Entries shown Block Start
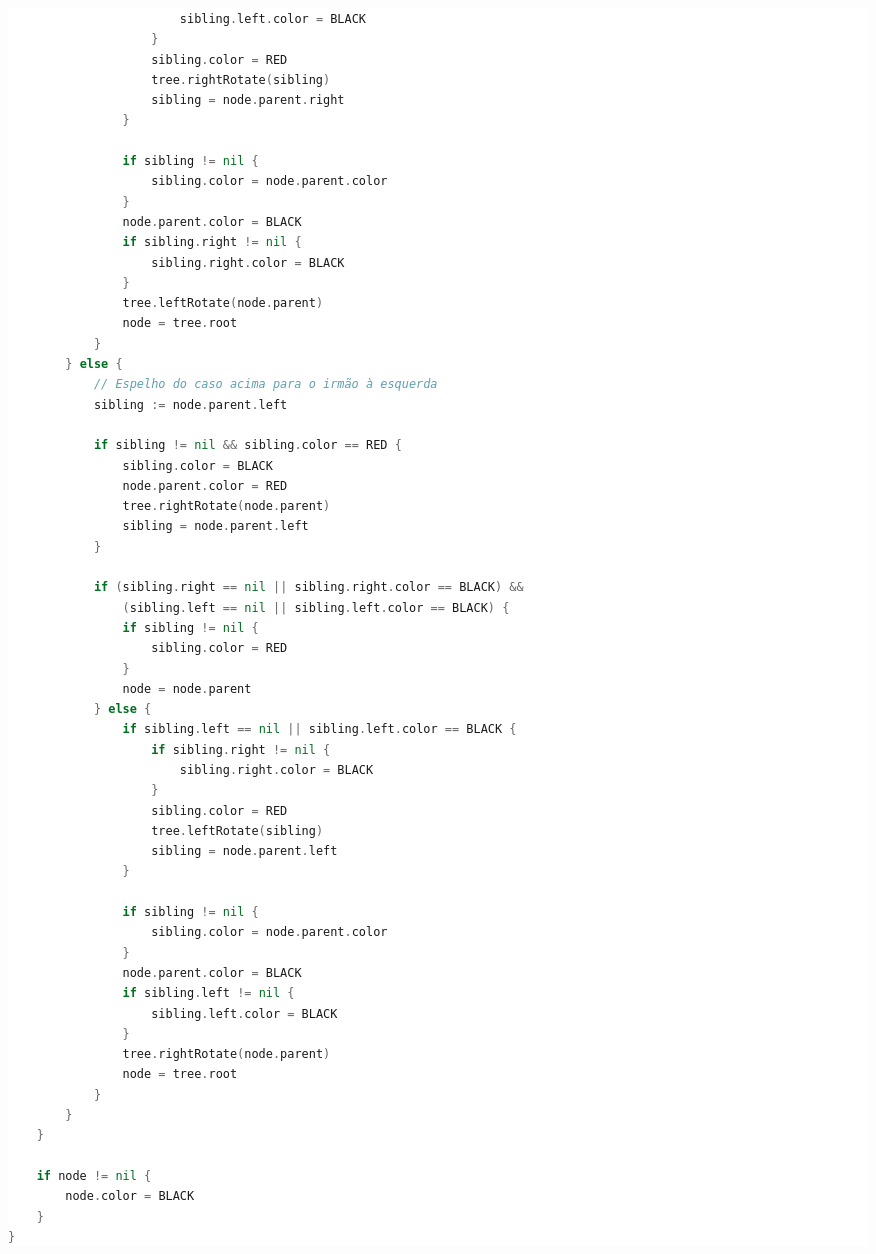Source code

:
 ```go
						sibling.left.color = BLACK
					}
					sibling.color = RED
					tree.rightRotate(sibling)
					sibling = node.parent.right
				}

				if sibling != nil {
					sibling.color = node.parent.color
				}
				node.parent.color = BLACK
				if sibling.right != nil {
					sibling.right.color = BLACK
				}
				tree.leftRotate(node.parent)
				node = tree.root
			}
		} else {
			// Espelho do caso acima para o irmão à esquerda
			sibling := node.parent.left

			if sibling != nil && sibling.color == RED {
				sibling.color = BLACK
				node.parent.color = RED
				tree.rightRotate(node.parent)
				sibling = node.parent.left
			}

			if (sibling.right == nil || sibling.right.color == BLACK) &&
				(sibling.left == nil || sibling.left.color == BLACK) {
				if sibling != nil {
					sibling.color = RED
				}
				node = node.parent
			} else {
				if sibling.left == nil || sibling.left.color == BLACK {
					if sibling.right != nil {
						sibling.right.color = BLACK
					}
					sibling.color = RED
					tree.leftRotate(sibling)
					sibling = node.parent.left
				}

				if sibling != nil {
					sibling.color = node.parent.color
				}
				node.parent.color = BLACK
				if sibling.left != nil {
					sibling.left.color = BLACK
				}
				tree.rightRotate(node.parent)
				node = tree.root
			}
		}
	}

	if node != nil {
		node.color = BLACK
	}
}

```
Entries shown Block End
#### [Problem to solve]
A word-for-word repetition of the data above, without pictures, is the expected answer.

#### [Output]
Source code

:
 ```go
						sibling.left.color = BLACK
					}
					sibling.color = RED
					tree.rightRotate(sibling)
					sibling = node.parent.right
				}

				if sibling != nil {
					sibling.color = node.parent.color
				}
				node.parent.color = BLACK
				if sibling.right != nil {
					sibling.right.color = BLACK
				}
				tree.leftRotate(node.parent)
				node = tree.root
			}
		} else {
			// Espelho do caso acima para o irmão à esquerda
			sibling := node.parent.left

			if sibling != nil && sibling.color == RED {
				sibling.color = BLACK
				node.parent.color = RED
				tree.rightRotate(node.parent)
				sibling = node.parent.left
			}

			if (sibling.right == nil || sibling.right.color == BLACK) &&
				(sibling.left == nil || sibling.left.color == BLACK) {
				if sibling != nil {
					sibling.color = RED
				}
				node = node.parent
			} else {
				if sibling.left == nil || sibling.left.color == BLACK {
					if sibling.right != nil {
						sibling.right.color = BLACK
					}
					sibling.color = RED
					tree.leftRotate(sibling)
					sibling = node.parent.left
				}

				if sibling != nil {
					sibling.color = node.parent.color
				}
				node.parent.color = BLACK
				if sibling.left != nil {
					sibling.left.color = BLACK
				}
				tree.rightRotate(node.parent)
				node = tree.root
			}
		}
	}

	if node != nil {
		node.color = BLACK
	}
}

```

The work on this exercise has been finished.